“Organizing, Visualizing, and Describing Data” is a Level I reading in the CFA Program. It covers the following learning outcomes.
When data is visualized, or put into a pictoral or graphical format, it is often easier to understand and analyze. Visualizations can be used to present frequency distributions to discover multi-dimensional relationships or to help interpret unstructured data.
Just as numerical data can be presented in a histogram, categorical data can be presented in a bar chart. The length or height of each bar represents the frequency of observations in that category.
A word cloud is a useful way to present unstructured textual data. A word cloud consists of words extracted from a source text, with the size of each word corresponding to the frequency it appears in the source text. Common words such as “a” or “it” are generally excluded to focus on more meaningful information.
A treemap is a graphical tool for displaying categorical data. It uses colored rectangles to represent distinct categories, with the area of each rectangle being proportional to the value of the corresponding category.
A histogram is a chart that presents numerical data. In a histogram, the height of each bar or column represents the absolute frequency of each category in the distribution.
Contingency tables display the frequency distributions of two or more variables at once. They are useful for finding patterns among the variables.
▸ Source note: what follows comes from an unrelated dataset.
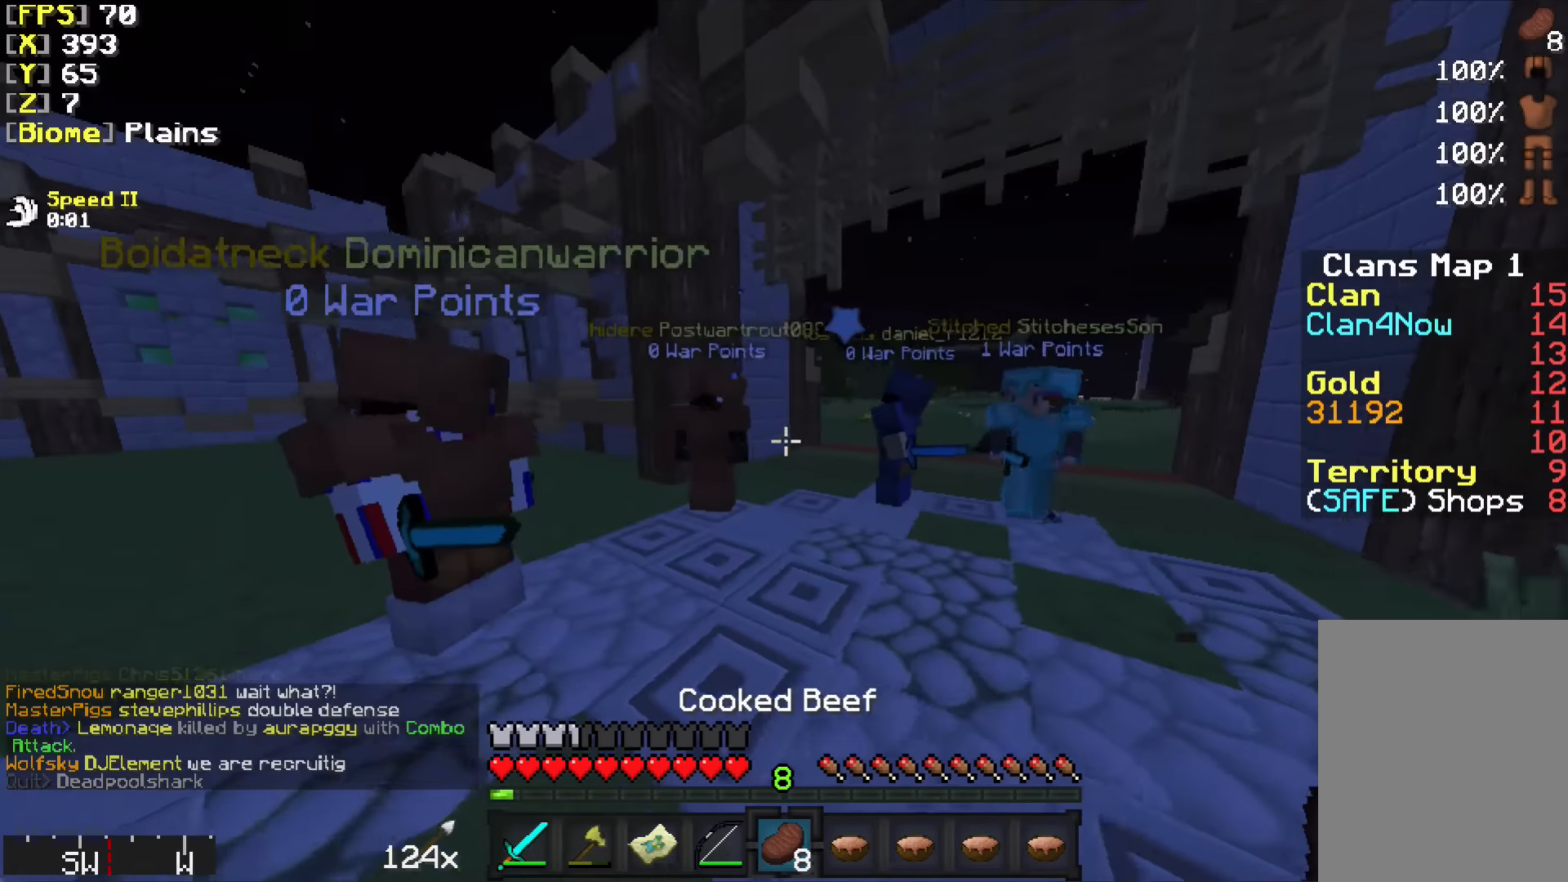
{"keys": ["a"], "mouse": [], "events": [[200, "d", "up"], [400, "a", "down"]]}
A frequency distribution displays data in a table. It can be constructed by counting the observations of a variable belonging to a distinct group or having a given value.
Data must typically be cleanly formatted to be useful for quantitative analysis. Depending on the number of variables, it can be arranged into one-dimensional arrays or two-dimensional rectangular arrays.
Data can be any collection of information, whether in the form of numbers, text, images, audio, etc. It can be classified across three dimensions: numerical vs. categorical; cross-sectional vs. time-series vs. panel; and structured vs. unstructured.